TASK BRIEF
Reproduce the listing below, replacing "phylum" with "division" wherever it occurs and leaving everything else unchanged.
---- ENTRIES SHOWN
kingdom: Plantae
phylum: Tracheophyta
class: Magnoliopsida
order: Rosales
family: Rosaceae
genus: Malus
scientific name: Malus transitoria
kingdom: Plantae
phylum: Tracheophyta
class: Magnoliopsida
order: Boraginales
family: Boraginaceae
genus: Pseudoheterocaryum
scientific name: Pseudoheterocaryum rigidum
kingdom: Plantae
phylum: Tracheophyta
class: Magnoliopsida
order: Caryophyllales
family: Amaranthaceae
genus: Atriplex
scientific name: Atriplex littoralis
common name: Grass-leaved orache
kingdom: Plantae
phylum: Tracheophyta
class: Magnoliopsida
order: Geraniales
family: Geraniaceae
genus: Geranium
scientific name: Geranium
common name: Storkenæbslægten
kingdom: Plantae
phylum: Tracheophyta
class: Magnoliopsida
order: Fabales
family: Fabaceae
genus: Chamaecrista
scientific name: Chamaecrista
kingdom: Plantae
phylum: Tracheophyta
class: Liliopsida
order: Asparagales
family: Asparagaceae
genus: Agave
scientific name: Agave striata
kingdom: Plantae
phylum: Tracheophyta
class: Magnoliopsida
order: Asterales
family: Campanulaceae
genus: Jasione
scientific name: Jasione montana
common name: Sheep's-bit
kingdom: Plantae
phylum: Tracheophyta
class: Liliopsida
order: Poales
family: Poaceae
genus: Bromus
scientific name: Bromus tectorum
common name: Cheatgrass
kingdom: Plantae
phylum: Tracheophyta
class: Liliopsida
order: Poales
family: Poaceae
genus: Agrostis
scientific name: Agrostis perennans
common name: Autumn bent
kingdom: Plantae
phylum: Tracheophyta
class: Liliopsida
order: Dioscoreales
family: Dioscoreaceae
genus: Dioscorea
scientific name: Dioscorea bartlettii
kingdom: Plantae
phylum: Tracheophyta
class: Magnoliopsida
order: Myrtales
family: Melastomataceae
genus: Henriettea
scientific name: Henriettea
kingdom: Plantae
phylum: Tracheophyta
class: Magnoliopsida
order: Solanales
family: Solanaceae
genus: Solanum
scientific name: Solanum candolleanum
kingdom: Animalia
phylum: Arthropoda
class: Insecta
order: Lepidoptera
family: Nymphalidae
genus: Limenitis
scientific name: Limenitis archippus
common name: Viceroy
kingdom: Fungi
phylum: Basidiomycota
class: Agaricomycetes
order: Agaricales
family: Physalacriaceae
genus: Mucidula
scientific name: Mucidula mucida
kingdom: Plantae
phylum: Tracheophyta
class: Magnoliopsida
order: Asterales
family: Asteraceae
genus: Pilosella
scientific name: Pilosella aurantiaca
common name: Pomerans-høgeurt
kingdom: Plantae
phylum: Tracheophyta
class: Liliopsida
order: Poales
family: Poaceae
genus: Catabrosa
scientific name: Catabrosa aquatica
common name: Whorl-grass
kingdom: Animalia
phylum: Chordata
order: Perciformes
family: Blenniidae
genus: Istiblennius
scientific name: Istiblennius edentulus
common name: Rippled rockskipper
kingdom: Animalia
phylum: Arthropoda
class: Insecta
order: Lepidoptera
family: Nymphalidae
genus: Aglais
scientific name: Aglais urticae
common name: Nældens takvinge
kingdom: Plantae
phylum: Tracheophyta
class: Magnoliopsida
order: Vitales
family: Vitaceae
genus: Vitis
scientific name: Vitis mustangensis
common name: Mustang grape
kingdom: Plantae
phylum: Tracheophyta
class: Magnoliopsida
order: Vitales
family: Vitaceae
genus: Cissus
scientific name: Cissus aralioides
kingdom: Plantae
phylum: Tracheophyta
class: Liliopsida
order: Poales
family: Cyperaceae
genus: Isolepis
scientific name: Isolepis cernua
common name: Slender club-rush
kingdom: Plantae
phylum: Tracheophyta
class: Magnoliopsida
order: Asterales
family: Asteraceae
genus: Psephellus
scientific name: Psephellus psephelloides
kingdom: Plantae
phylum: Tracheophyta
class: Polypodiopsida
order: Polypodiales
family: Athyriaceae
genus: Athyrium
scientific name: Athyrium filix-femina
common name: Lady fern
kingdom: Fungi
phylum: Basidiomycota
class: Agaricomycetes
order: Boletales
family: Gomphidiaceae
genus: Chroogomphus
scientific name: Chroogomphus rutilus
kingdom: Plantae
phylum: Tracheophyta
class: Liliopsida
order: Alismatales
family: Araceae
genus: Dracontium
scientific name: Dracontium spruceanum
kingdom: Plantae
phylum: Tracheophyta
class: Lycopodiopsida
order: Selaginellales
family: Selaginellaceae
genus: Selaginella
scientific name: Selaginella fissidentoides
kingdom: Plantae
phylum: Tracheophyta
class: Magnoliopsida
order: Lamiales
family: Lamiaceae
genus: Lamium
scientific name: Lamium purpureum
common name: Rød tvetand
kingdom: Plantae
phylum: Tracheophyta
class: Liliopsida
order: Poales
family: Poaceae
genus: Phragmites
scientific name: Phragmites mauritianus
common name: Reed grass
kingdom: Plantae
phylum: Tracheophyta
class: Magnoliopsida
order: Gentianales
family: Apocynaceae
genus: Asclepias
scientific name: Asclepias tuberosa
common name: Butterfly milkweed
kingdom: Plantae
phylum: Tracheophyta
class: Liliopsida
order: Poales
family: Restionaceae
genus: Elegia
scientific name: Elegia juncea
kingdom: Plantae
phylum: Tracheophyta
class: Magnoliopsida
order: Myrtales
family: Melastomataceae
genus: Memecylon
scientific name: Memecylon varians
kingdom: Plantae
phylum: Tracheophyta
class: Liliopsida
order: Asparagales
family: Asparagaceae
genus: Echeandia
--------
EXERCISE ANSWER
kingdom: Plantae
division: Tracheophyta
class: Magnoliopsida
order: Rosales
family: Rosaceae
genus: Malus
scientific name: Malus transitoria
kingdom: Plantae
division: Tracheophyta
class: Magnoliopsida
order: Boraginales
family: Boraginaceae
genus: Pseudoheterocaryum
scientific name: Pseudoheterocaryum rigidum
kingdom: Plantae
division: Tracheophyta
class: Magnoliopsida
order: Caryophyllales
family: Amaranthaceae
genus: Atriplex
scientific name: Atriplex littoralis
common name: Grass-leaved orache
kingdom: Plantae
division: Tracheophyta
class: Magnoliopsida
order: Geraniales
family: Geraniaceae
genus: Geranium
scientific name: Geranium
common name: Storkenæbslægten
kingdom: Plantae
division: Tracheophyta
class: Magnoliopsida
order: Fabales
family: Fabaceae
genus: Chamaecrista
scientific name: Chamaecrista
kingdom: Plantae
division: Tracheophyta
class: Liliopsida
order: Asparagales
family: Asparagaceae
genus: Agave
scientific name: Agave striata
kingdom: Plantae
division: Tracheophyta
class: Magnoliopsida
order: Asterales
family: Campanulaceae
genus: Jasione
scientific name: Jasione montana
common name: Sheep's-bit
kingdom: Plantae
division: Tracheophyta
class: Liliopsida
order: Poales
family: Poaceae
genus: Bromus
scientific name: Bromus tectorum
common name: Cheatgrass
kingdom: Plantae
division: Tracheophyta
class: Liliopsida
order: Poales
family: Poaceae
genus: Agrostis
scientific name: Agrostis perennans
common name: Autumn bent
kingdom: Plantae
division: Tracheophyta
class: Liliopsida
order: Dioscoreales
family: Dioscoreaceae
genus: Dioscorea
scientific name: Dioscorea bartlettii
kingdom: Plantae
division: Tracheophyta
class: Magnoliopsida
order: Myrtales
family: Melastomataceae
genus: Henriettea
scientific name: Henriettea
kingdom: Plantae
division: Tracheophyta
class: Magnoliopsida
order: Solanales
family: Solanaceae
genus: Solanum
scientific name: Solanum candolleanum
kingdom: Animalia
division: Arthropoda
class: Insecta
order: Lepidoptera
family: Nymphalidae
genus: Limenitis
scientific name: Limenitis archippus
common name: Viceroy
kingdom: Fungi
division: Basidiomycota
class: Agaricomycetes
order: Agaricales
family: Physalacriaceae
genus: Mucidula
scientific name: Mucidula mucida
kingdom: Plantae
division: Tracheophyta
class: Magnoliopsida
order: Asterales
family: Asteraceae
genus: Pilosella
scientific name: Pilosella aurantiaca
common name: Pomerans-høgeurt
kingdom: Plantae
division: Tracheophyta
class: Liliopsida
order: Poales
family: Poaceae
genus: Catabrosa
scientific name: Catabrosa aquatica
common name: Whorl-grass
kingdom: Animalia
division: Chordata
order: Perciformes
family: Blenniidae
genus: Istiblennius
scientific name: Istiblennius edentulus
common name: Rippled rockskipper
kingdom: Animalia
division: Arthropoda
class: Insecta
order: Lepidoptera
family: Nymphalidae
genus: Aglais
scientific name: Aglais urticae
common name: Nældens takvinge
kingdom: Plantae
division: Tracheophyta
class: Magnoliopsida
order: Vitales
family: Vitaceae
genus: Vitis
scientific name: Vitis mustangensis
common name: Mustang grape
kingdom: Plantae
division: Tracheophyta
class: Magnoliopsida
order: Vitales
family: Vitaceae
genus: Cissus
scientific name: Cissus aralioides
kingdom: Plantae
division: Tracheophyta
class: Liliopsida
order: Poales
family: Cyperaceae
genus: Isolepis
scientific name: Isolepis cernua
common name: Slender club-rush
kingdom: Plantae
division: Tracheophyta
class: Magnoliopsida
order: Asterales
family: Asteraceae
genus: Psephellus
scientific name: Psephellus psephelloides
kingdom: Plantae
division: Tracheophyta
class: Polypodiopsida
order: Polypodiales
family: Athyriaceae
genus: Athyrium
scientific name: Athyrium filix-femina
common name: Lady fern
kingdom: Fungi
division: Basidiomycota
class: Agaricomycetes
order: Boletales
family: Gomphidiaceae
genus: Chroogomphus
scientific name: Chroogomphus rutilus
kingdom: Plantae
division: Tracheophyta
class: Liliopsida
order: Alismatales
family: Araceae
genus: Dracontium
scientific name: Dracontium spruceanum
kingdom: Plantae
division: Tracheophyta
class: Lycopodiopsida
order: Selaginellales
family: Selaginellaceae
genus: Selaginella
scientific name: Selaginella fissidentoides
kingdom: Plantae
division: Tracheophyta
class: Magnoliopsida
order: Lamiales
family: Lamiaceae
genus: Lamium
scientific name: Lamium purpureum
common name: Rød tvetand
kingdom: Plantae
division: Tracheophyta
class: Liliopsida
order: Poales
family: Poaceae
genus: Phragmites
scientific name: Phragmites mauritianus
common name: Reed grass
kingdom: Plantae
division: Tracheophyta
class: Magnoliopsida
order: Gentianales
family: Apocynaceae
genus: Asclepias
scientific name: Asclepias tuberosa
common name: Butterfly milkweed
kingdom: Plantae
division: Tracheophyta
class: Liliopsida
order: Poales
family: Restionaceae
genus: Elegia
scientific name: Elegia juncea
kingdom: Plantae
division: Tracheophyta
class: Magnoliopsida
order: Myrtales
family: Melastomataceae
genus: Memecylon
scientific name: Memecylon varians
kingdom: Plantae
division: Tracheophyta
class: Liliopsida
order: Asparagales
family: Asparagaceae
genus: Echeandia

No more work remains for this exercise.